Guides

How to Extract Useful Information

How to interview someone to get information you can use

How to get people to talk about themselves in a way that is useful

Talk about their life instead of your idea

Ask about specifics in the past, not generics or opinions about the future

Talk less and listen more

Types of answers to avoid

  • Compliments
  • Fluff (generics, hypotheticals, and the future)
  • Ideas

If they say something like this, ask for clarification. You aren’t there yet.

  • Generic claims (“I usually”, “I always”, “I never”)
  • Future-tense promises (“I would”, “I will”)
  • Hypothetical maybes (“I might”, “I could”)

Don’t ask questions that start with…

  • “Do you ever…”
  • “Would you ever…”
  • “How much would you pay for…”
  • “What do you usually…”
  • “Do you think you…”
  • “Might you…”
  • “Could you see yourself…”

The Script

Hi. Thank you for doing this. I’m going to do my best to ask questions that don’t ask you to guess, or speculate, or imagine. I’m most curious about stuff that actually happened. So I’ll ask you about things you’ve tried, stuff that worked, that didn’t work.
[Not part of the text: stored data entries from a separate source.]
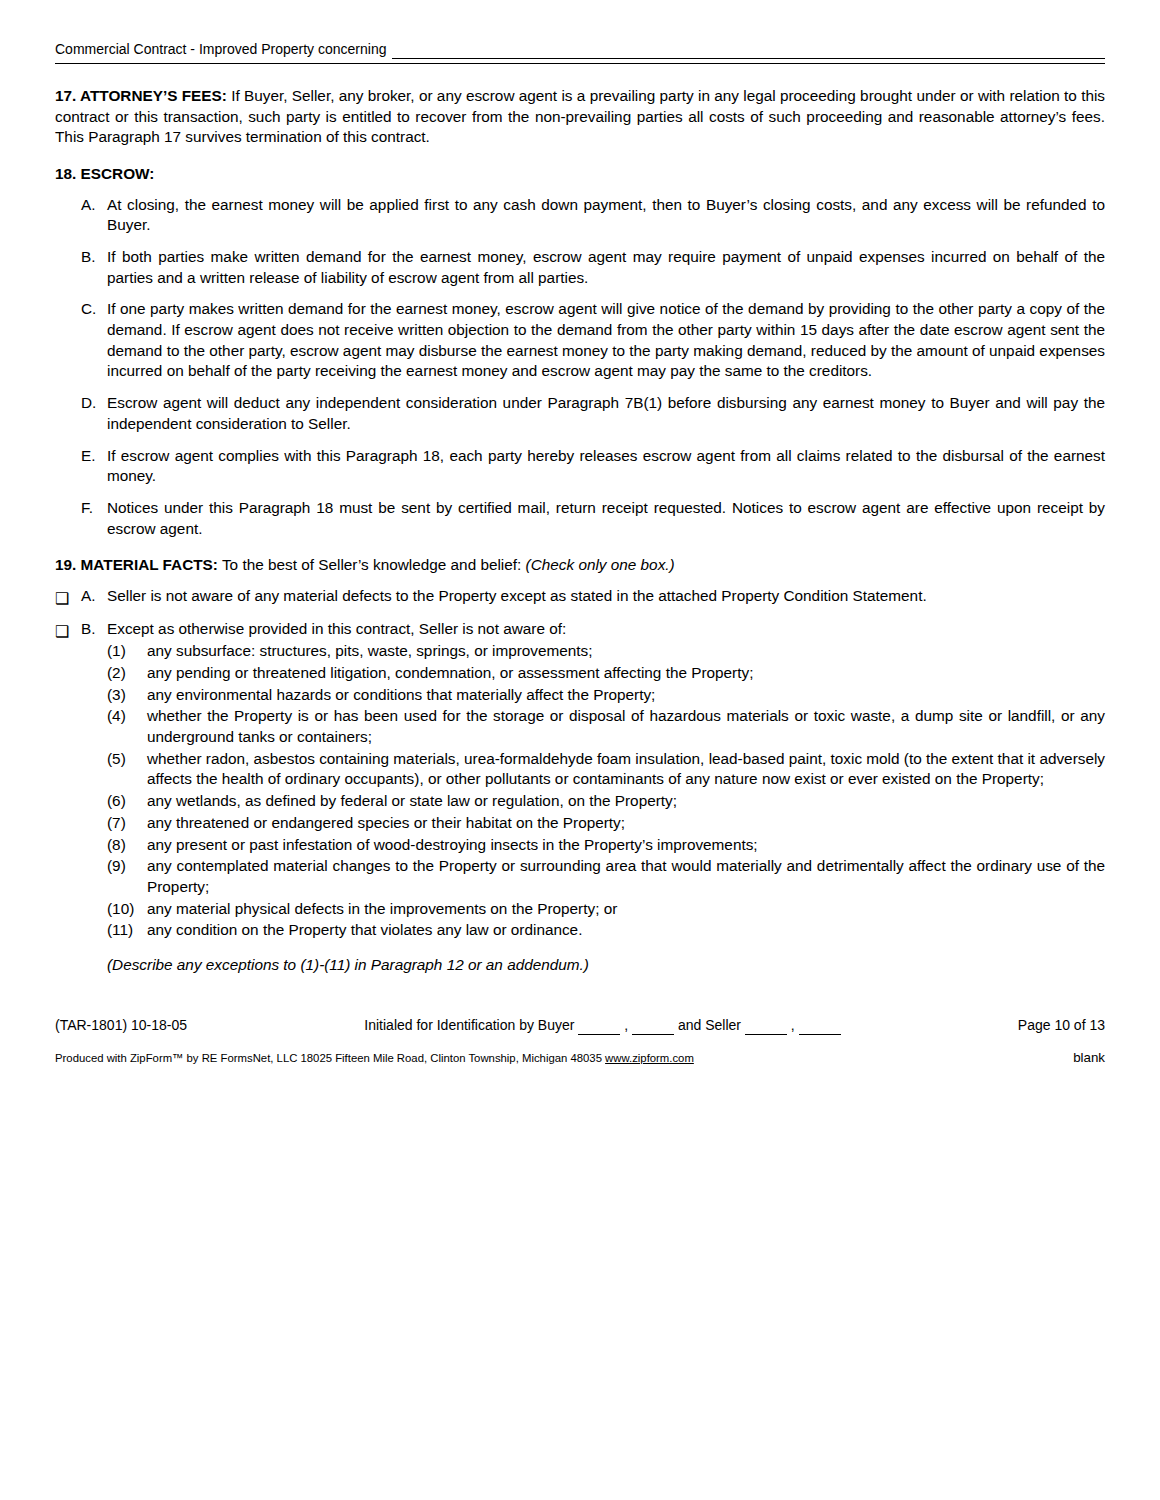Commercial Contract - Improved Property concerning
17. ATTORNEY’S FEES: If Buyer, Seller, any broker, or any escrow agent is a prevailing party in any legal proceeding brought under or with relation to this contract or this transaction, such party is entitled to recover from the non-prevailing parties all costs of such proceeding and reasonable attorney’s fees. This Paragraph 17 survives termination of this contract.
18. ESCROW:
A. At closing, the earnest money will be applied first to any cash down payment, then to Buyer’s closing costs, and any excess will be refunded to Buyer.
B. If both parties make written demand for the earnest money, escrow agent may require payment of unpaid expenses incurred on behalf of the parties and a written release of liability of escrow agent from all parties.
C. If one party makes written demand for the earnest money, escrow agent will give notice of the demand by providing to the other party a copy of the demand. If escrow agent does not receive written objection to the demand from the other party within 15 days after the date escrow agent sent the demand to the other party, escrow agent may disburse the earnest money to the party making demand, reduced by the amount of unpaid expenses incurred on behalf of the party receiving the earnest money and escrow agent may pay the same to the creditors.
D. Escrow agent will deduct any independent consideration under Paragraph 7B(1) before disbursing any earnest money to Buyer and will pay the independent consideration to Seller.
E. If escrow agent complies with this Paragraph 18, each party hereby releases escrow agent from all claims related to the disbursal of the earnest money.
F. Notices under this Paragraph 18 must be sent by certified mail, return receipt requested. Notices to escrow agent are effective upon receipt by escrow agent.
19. MATERIAL FACTS: To the best of Seller’s knowledge and belief: (Check only one box.)
❑ A. Seller is not aware of any material defects to the Property except as stated in the attached Property Condition Statement.
❑ B. Except as otherwise provided in this contract, Seller is not aware of:
(1) any subsurface: structures, pits, waste, springs, or improvements;
(2) any pending or threatened litigation, condemnation, or assessment affecting the Property;
(3) any environmental hazards or conditions that materially affect the Property;
(4) whether the Property is or has been used for the storage or disposal of hazardous materials or toxic waste, a dump site or landfill, or any underground tanks or containers;
(5) whether radon, asbestos containing materials, urea-formaldehyde foam insulation, lead-based paint, toxic mold (to the extent that it adversely affects the health of ordinary occupants), or other pollutants or contaminants of any nature now exist or ever existed on the Property;
(6) any wetlands, as defined by federal or state law or regulation, on the Property;
(7) any threatened or endangered species or their habitat on the Property;
(8) any present or past infestation of wood-destroying insects in the Property’s improvements;
(9) any contemplated material changes to the Property or surrounding area that would materially and detrimentally affect the ordinary use of the Property;
(10) any material physical defects in the improvements on the Property; or
(11) any condition on the Property that violates any law or ordinance.
(Describe any exceptions to (1)-(11) in Paragraph 12 or an addendum.)
(TAR-1801) 10-18-05
Initialed for Identification by Buyer , and Seller ,
Page 10 of 13
Produced with ZipForm™ by RE FormsNet, LLC 18025 Fifteen Mile Road, Clinton Township, Michigan 48035 www.zipform.com blank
I won’t be talking about my ideas or my products. I’m not trying to sell you anything.

  1. Tell me more about what you’re trying to do.

  2. Did anything happen that first prompted you to seek out solutions?

  3. What have you tried?

(for each of them)

Did [thing] work?

How do you know it worked?

What was different for you? What were you able to do that you weren’t prior to trying [thing]?

If it didn’t work, what did you expect to happen? What ended up happening?

Did something happen that prompted you to try [thing]?

Where do you go for information about [doing what they want to do]?

What do you search for? What podcasts do you listen to?

What is your favorite social media account? Why?